Por Tiago Pariz e Luciana Otoni

SÃO PAULO/BRASÍLIA, 4 Set (Reuters) - O Brasil registrou saída líquida de 5,850 bilhões de dólares em agosto, o maior déficit para o mês em 15 anos, resultado do forte saída de recursos da conta financeira para o pagamento de empréstimos contratados por bancos no exterior em meados de 2011 que venceram no mês passado.

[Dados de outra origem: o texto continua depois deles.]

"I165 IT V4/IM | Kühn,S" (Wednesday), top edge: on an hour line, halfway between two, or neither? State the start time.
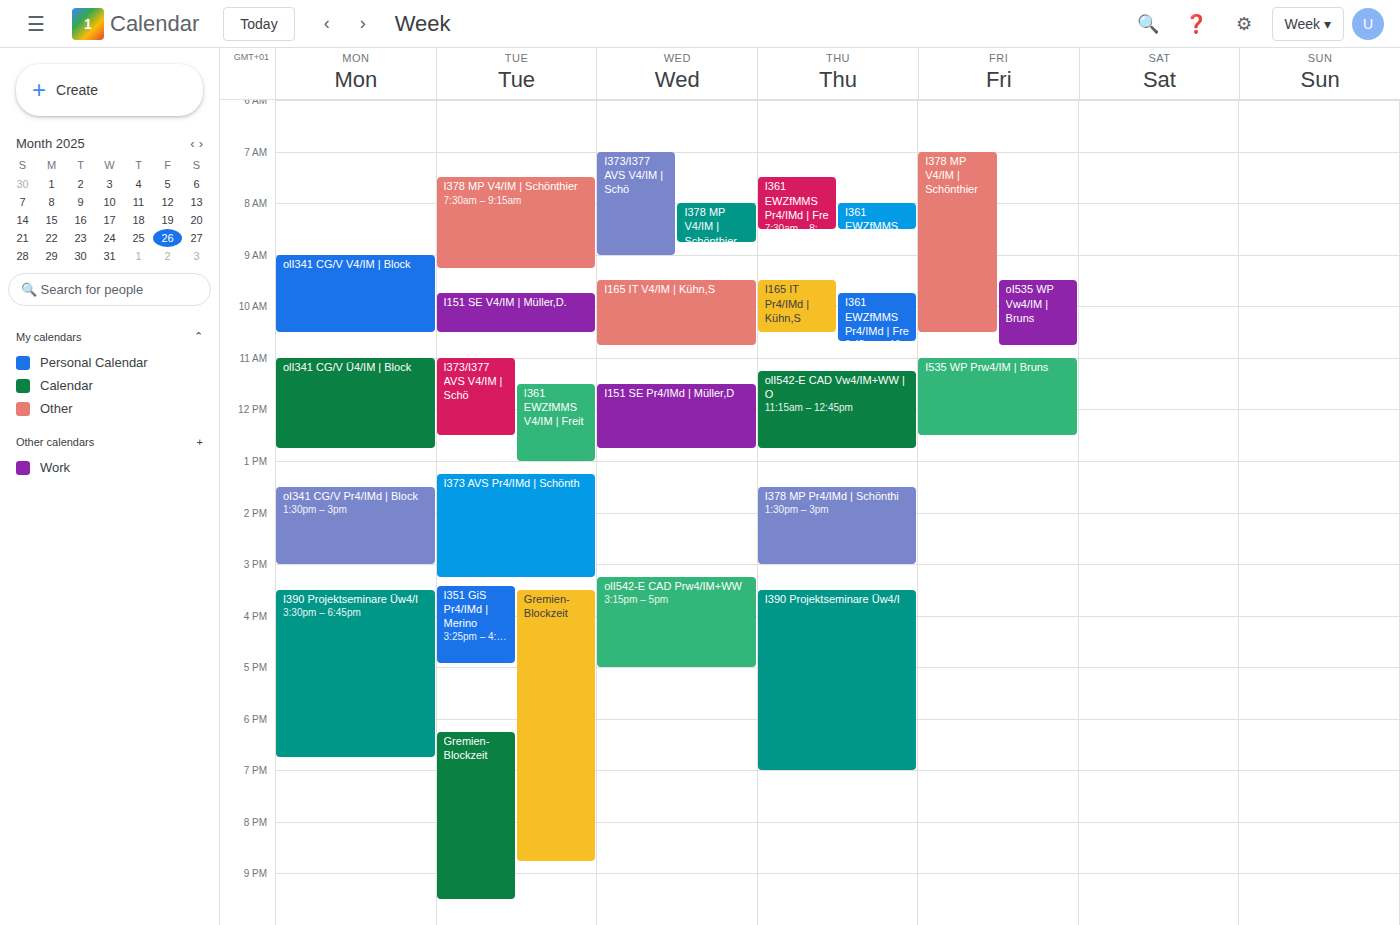
9:30 AM -- halfway between the 9 AM and 10 AM lines.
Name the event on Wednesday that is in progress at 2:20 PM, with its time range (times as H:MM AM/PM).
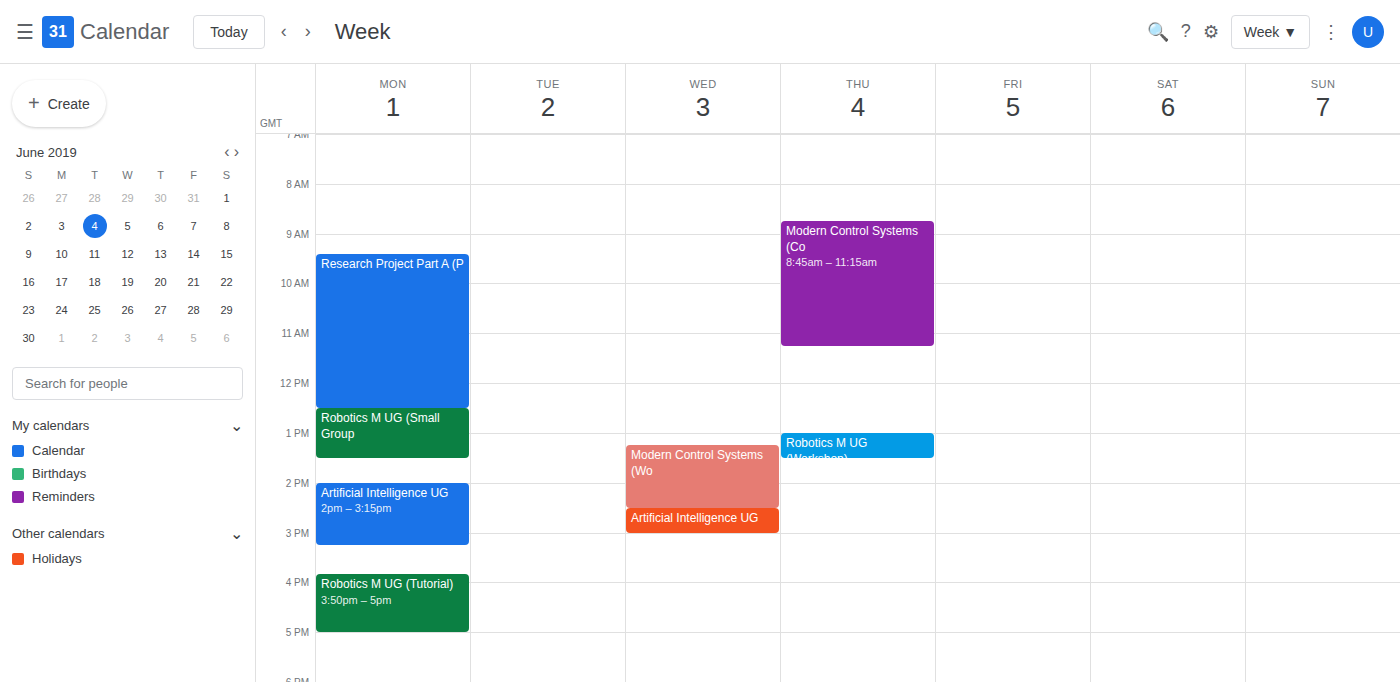
"Modern Control Systems (Wo", 1:15 PM to 2:30 PM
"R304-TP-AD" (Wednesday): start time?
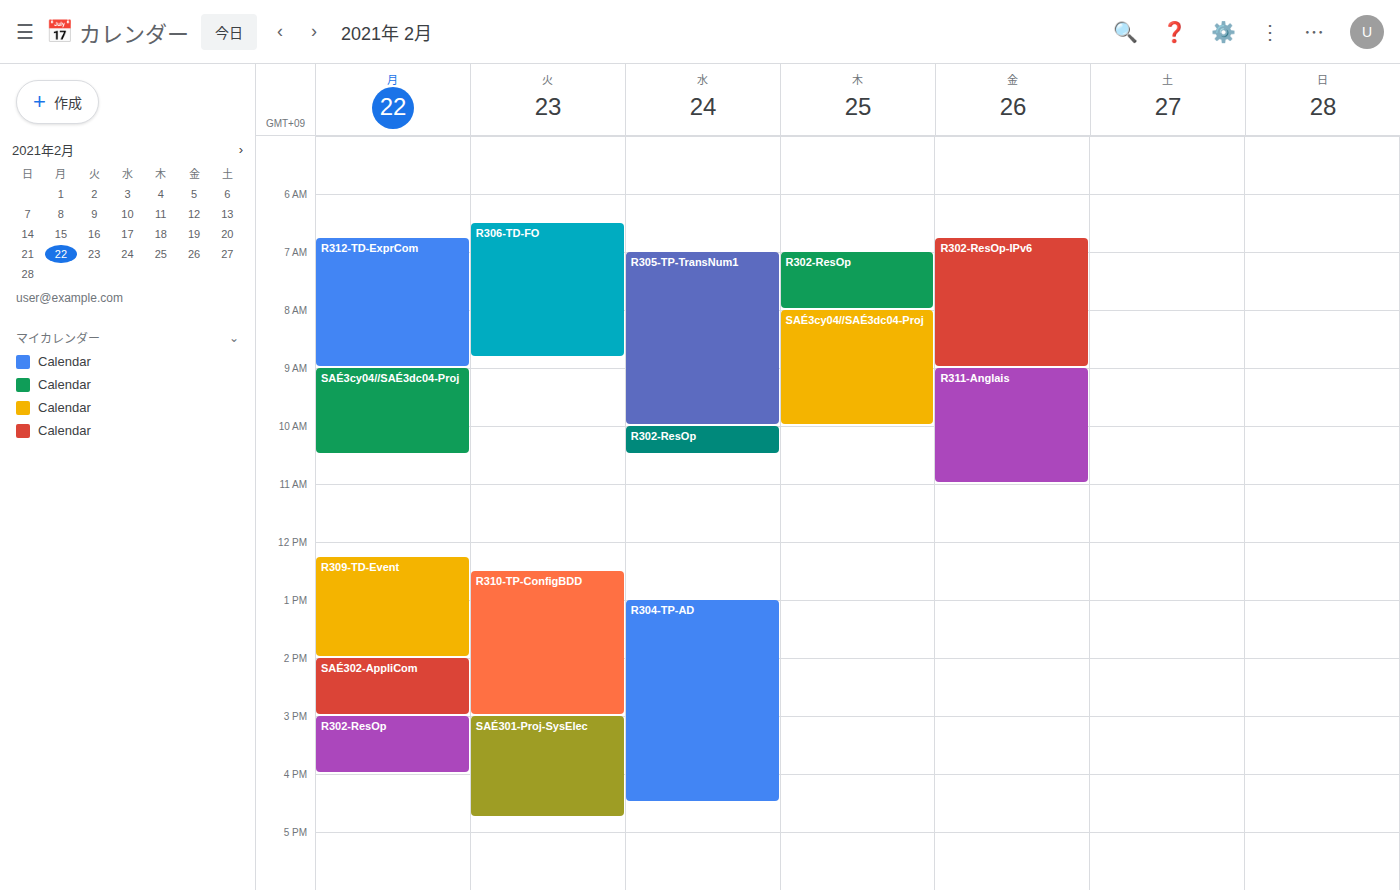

A conta financeira --por onde passam os investimentos estrangeiros em portfólio, diretos, entre outros-- registrou saída líquida de 3,992 bilhões de dólares em agosto, enquanto a saída líquida pela conta comercial foi de 1,858 bilhão de dólares, informou o Banco Central nesta quarta-feira.

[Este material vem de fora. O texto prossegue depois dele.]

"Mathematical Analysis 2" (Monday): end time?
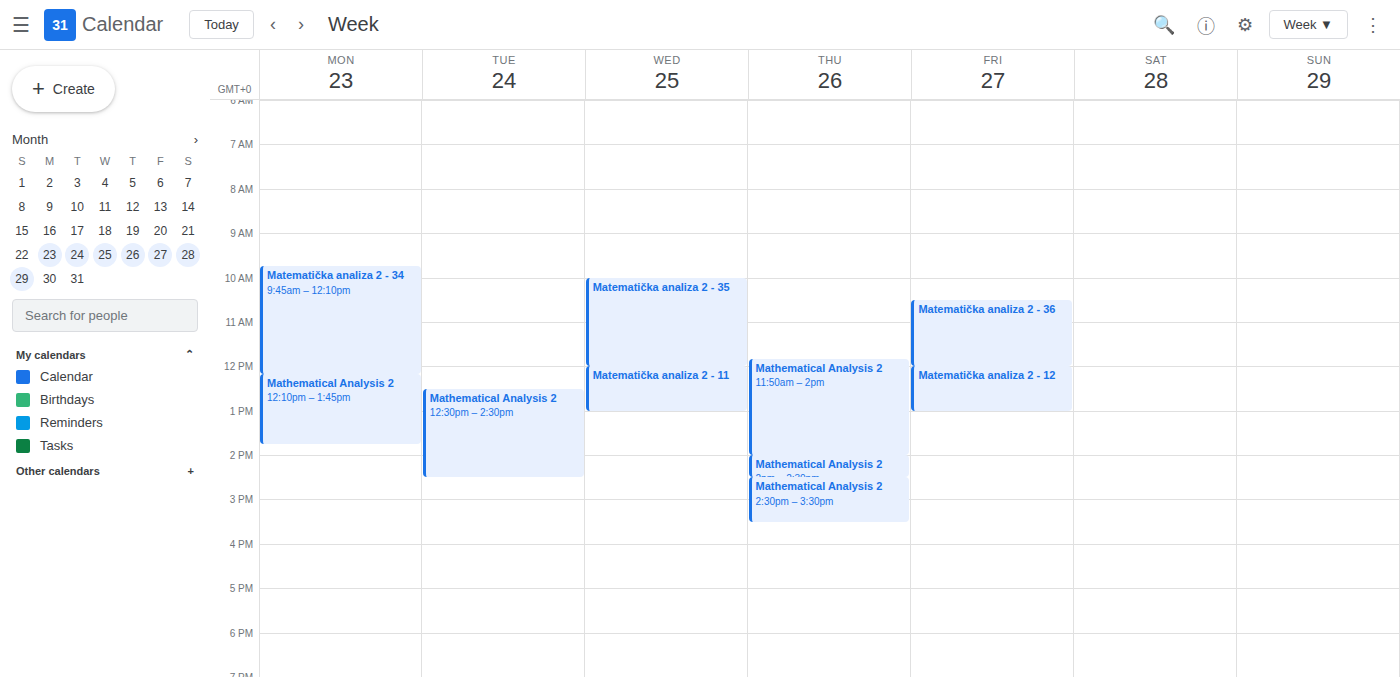
1:45 PM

"Ainda é cedo para dizer se a tendência persiste nos próximos meses. Esse foi um mês atípico", afirmou o economista da Rosenberg Associados, Rafael Bistafa. "A tendência é de saída leve a moderada com alguma volatilidade dependendo operações pontuais", emendou Bistafa.

O resultado do mês é o pior para meses de agosto desde 1998, quando saíram do país 11,786 bilhões de dólares, num momento em que o país passava por forte turbulência diante da crise da Rússia que acabou levando à desvalorização do real seis meses mais tarde. É também a maior saída líquida desde dezembro do ano passado, quando o Brasil teve déficit de 6,755 bilhões de dólares.

BANCOS QUITAM EMPRÉSTIMOS NO EXTERIOR

O fluxo cambial ficou negativo em 3,102 bilhões de dólares na semana passada, também devido a uma forte saída de recursos pela conta financeira.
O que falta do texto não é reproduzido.